Step six: Get my life in order. I hired a personal assistant who arranged my schedule. I started an autobiography. I got more and more speaking engagements, sometimes two or three a day. I was earning over five thousand per speech by now. I hired a business manager and a public relations firm to promote me. More plastic surgery.

Step seven: Embrace celebrity. I was called on to give advice on televison shows, radio shows. I began to write a weekly column for the Minneapolis paper. My exercise groups became more formal. I only had to attend once a month now. I had assistants who taught the women what I would do. More plastic surgery.

Step eight: Renew myself. I began referring to myself as Polly. Never using my last name. The exercise continued. The portions got smaller. The fees for access to me got higher. I bought a much larger house. On my twenty-third birthday, I weighed 148 pounds.

Step nine: Exercise harder. I began running. A lot. I dropped ten more pounds in a month. I was mainly eating lettuce, vitamin pills and drinking water.

Step ten: Find a mate. The offers had been arriving for several months now. I told myself that I was skinny enough now to attract a man. I realized that I could probably attract even better mates with less weight and more money. More plastic surgery to remove all traces of old fat. I was 125 pounds. I was dating, for the first time ever.

Step eleven: Go for the big time. I hired a professional agent. I got an interview on Oprah. I told my story. Women gasped. They cried. I told them my autobiography had all the details. Oprah wept. She hugged me.

Step twelve: Finish autobiography! With some professional writing assistance, it was done in three days. Oprah hyped it. I got richer and richer. Hollywood came calling. Would I want to do a small cameo role in the story of my life? Sure. Love to.

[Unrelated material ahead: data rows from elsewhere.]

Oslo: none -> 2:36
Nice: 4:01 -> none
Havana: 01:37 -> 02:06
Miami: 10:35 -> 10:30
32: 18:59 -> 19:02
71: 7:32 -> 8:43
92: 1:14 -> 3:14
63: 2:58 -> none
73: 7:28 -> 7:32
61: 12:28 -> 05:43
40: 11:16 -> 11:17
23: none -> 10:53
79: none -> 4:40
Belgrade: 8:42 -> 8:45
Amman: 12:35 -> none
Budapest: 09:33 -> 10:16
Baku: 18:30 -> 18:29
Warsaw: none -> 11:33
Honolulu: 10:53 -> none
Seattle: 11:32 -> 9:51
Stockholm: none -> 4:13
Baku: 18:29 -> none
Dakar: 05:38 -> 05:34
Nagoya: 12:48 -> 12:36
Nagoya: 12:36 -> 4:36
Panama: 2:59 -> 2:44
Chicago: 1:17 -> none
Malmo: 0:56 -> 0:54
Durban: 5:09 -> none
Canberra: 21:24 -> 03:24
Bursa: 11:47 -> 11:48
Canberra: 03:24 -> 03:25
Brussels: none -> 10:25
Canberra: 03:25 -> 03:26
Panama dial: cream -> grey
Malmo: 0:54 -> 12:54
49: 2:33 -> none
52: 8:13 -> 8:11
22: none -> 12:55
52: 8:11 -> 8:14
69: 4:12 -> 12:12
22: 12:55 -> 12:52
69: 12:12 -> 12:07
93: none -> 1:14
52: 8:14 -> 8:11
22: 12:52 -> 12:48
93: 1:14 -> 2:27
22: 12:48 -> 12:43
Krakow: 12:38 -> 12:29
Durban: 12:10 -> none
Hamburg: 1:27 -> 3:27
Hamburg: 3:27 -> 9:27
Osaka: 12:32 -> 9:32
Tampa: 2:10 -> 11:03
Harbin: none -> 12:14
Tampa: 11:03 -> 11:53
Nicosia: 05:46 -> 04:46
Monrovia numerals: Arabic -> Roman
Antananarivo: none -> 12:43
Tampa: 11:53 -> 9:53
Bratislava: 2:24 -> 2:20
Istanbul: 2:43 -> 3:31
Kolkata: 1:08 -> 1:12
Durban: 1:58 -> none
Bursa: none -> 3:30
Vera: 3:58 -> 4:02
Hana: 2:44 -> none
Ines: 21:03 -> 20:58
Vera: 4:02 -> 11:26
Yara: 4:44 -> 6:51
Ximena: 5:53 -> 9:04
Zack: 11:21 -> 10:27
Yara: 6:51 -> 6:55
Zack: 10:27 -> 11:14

Step thirteen: Assess possibilities for the future. The movie was shot on location in North Dakota. They even used my childhood home for a couple scenes. On my twenty-fifth birthday, I weighed 106 pounds. I was worth over $100 million dollars. I bought several more houses. One in L.A., a walk-up in Manhattan, a vacation home in Key West. Time to start the branding of everything about my life.

I didn't know how far I could take this. How much longer could this success go on? My younger brothers live with me now. They help with the business. My own line of prepared meals are selling well. My walking videos have sold several million copies. The movie earned over 300 million dollars in the U.S. alone. The book is in it's twenty-ninth printing. I have a contract for three more titles, a five million dollar advance on each of them. My plus-sized women's clothing dominates the racks at Wal-Marts and K-Marts all over the country. I even have a candy bar named after me! I'm not kidding. A low-fat candy bar called "Polly"!

My Dad? He still lives in North Dakota, but he's got my pictures up all over the house. I guess he's proud of me now.

I have an Oprah appearance scheduled for next month. The new book is coming out then.

I am the queen of a huge empire. I am in charge. This morning... I weighed 97 pounds.

(very long pause) I'm still fat.

Step fourteen: Cut the fat. Cut the fat. Cut the fat. Cut the fat.

(Polly has pulled up her sleeves and we see, for the first time, hundreds of angry red cuts from her wrist to her bicep on each arm. She begins slicing herself more and more, repeating "cut the fat" with each slice. Lights fade out on this slowly.)